SELECTED EXCERPT.
######

Genevieve (Genzie) Bonadies Torres*
Associate DirectorGenevieve (“Genzie”) Bonadies Torres serves as Associate Director for the Educational Opportunities Project. Genzie’s work focuses on providing Black, Indigenous, Latino/a, and other communities of color equal access to a quality education through immediate interventions and systemic reform. Her litigation matters include: combatting anti-diversity and inclusion efforts that censor speech related to race and sex in violation of the First and Fourteenth Amendments, promoting equitable access to higher education through race-conscious admissions and other diversity programs, challenging discriminatory practices in K-12 schools and higher education, and combatting the predatory practices of for-profit colleges. Recently, Genzie has served as counsel for student amici at Harvard and intervenors at the University of North Carolina at Chapel Hill in the trials defending their universities’ right to consider race in admissions to promote diversity. Genzie also co-leads litigation challenging the recently passed Oklahoma classroom censorship law that severely restricts conversations in school around race, sex, and the perspectives of historically marginalized communities.
Prior to joining the Lawyers’ Committee, Genzie served as an attorney at Centro Legal de la Raza in Oakland, California as a Public Service Venture Fund and Fine Fellow. As part of her Fellowship, Genzie worked within Centro Legal’s housing and employment programs to provide direct legal services to low-income, monolingual Spanish speakers. Additionally, she staffed Centro Legal’s ongoing legal clinics and co-developed new partnerships to expand Centro Legal’s outreach to the Oakland community, including the Oakland Day Laborer Outreach Project and school-legal partnerships with Oakland public schools.

######

Records from a dataset
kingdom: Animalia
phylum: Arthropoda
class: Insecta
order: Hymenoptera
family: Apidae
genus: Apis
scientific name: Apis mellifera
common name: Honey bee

######

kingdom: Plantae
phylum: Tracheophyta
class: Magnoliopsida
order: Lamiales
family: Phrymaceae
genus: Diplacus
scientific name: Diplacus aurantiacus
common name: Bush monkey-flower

######

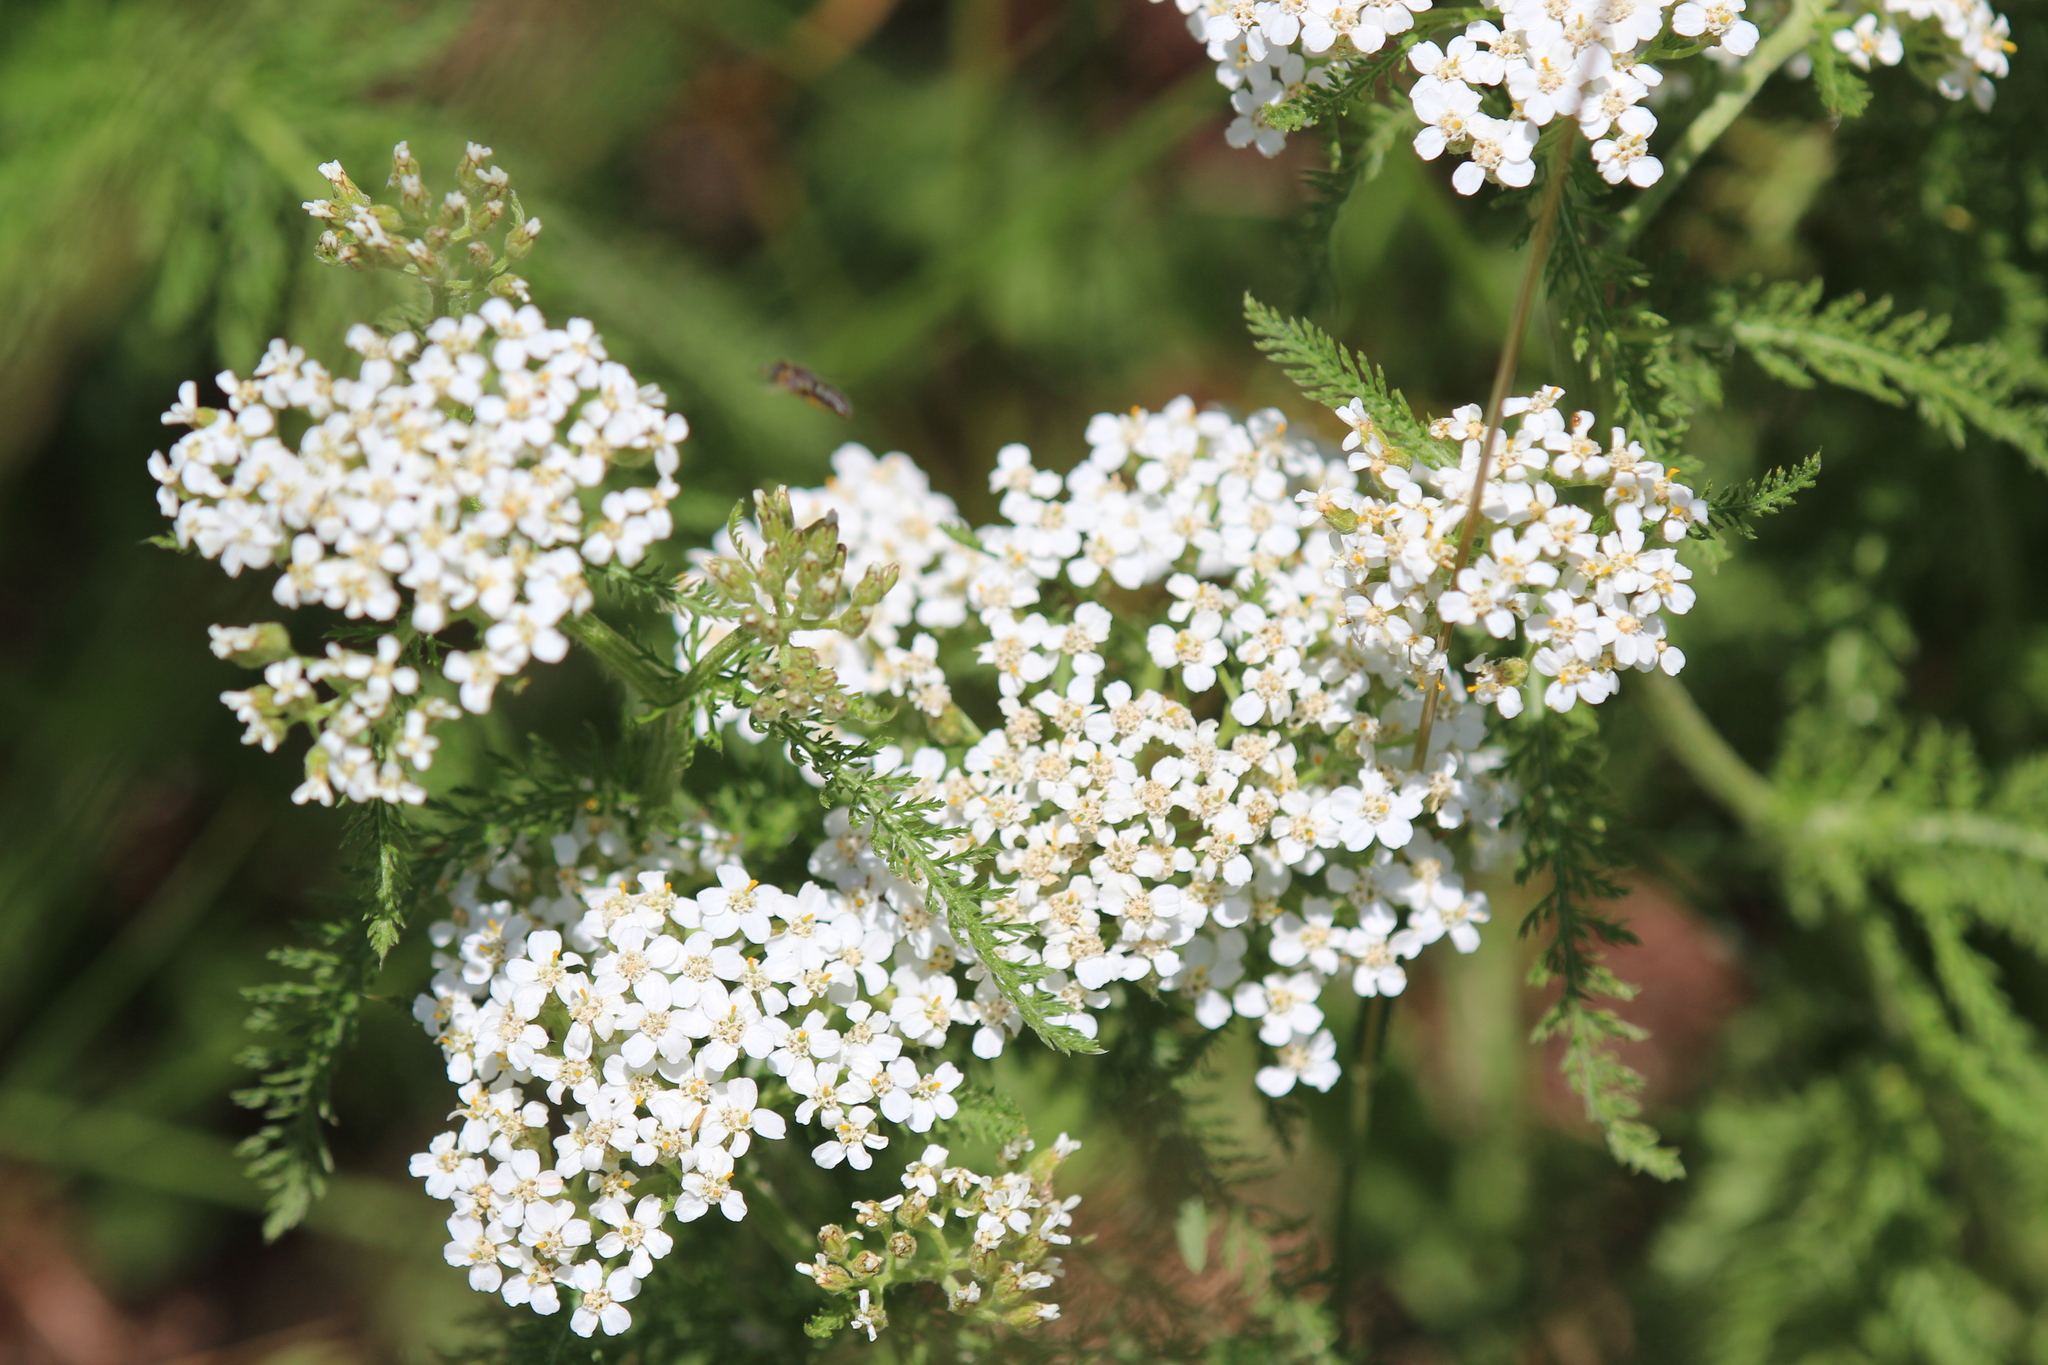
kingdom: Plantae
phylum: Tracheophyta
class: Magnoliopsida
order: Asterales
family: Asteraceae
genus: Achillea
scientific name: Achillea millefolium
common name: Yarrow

######

TASKS TO COMPLETE.
(A) Write out the passage of the Genevieve Bonadies Torres biography from "Prior to joining" up to and including "Oakland public schools.".
(B) Write what comes next in the Genevieve Bonadies Torres biography, beginning after its final sentence.

ANSWER SECTION.
(A)
Prior to joining the Lawyers’ Committee, Genzie served as an attorney at Centro Legal de la Raza in Oakland, California as a Public Service Venture Fund and Fine Fellow. As part of her Fellowship, Genzie worked within Centro Legal’s housing and employment programs to provide direct legal services to low-income, monolingual Spanish speakers. Additionally, she staffed Centro Legal’s ongoing legal clinics and co-developed new partnerships to expand Centro Legal’s outreach to the Oakland community, including the Oakland Day Laborer Outreach Project and school-legal partnerships with Oakland public schools.

(B)
Genzie received her J.D. from Harvard Law School, during which time she worked as a student attorney with the Harvard Legal Aid Bureau (HLAB) where she co-led HLAB’s Eviction Clinic and the Wage and Hour practice. She also worked with the Harvard Immigration Project to develop Know Your Rights workshops for Boston’s immigrant community. Prior to law school, Genzie served as a sixth-grade teacher in Phoenix, Arizona where she taught both special education inclusion and gifted cohorts. She earned her B.A. from Harvard University where she pursued a joint concentration in History & Literature and Studies of Women, Gender, & Sexuality.
Bar Admissions: Admitted in California, District of Columbia. Admitted to the US District Court for the Southern District of California.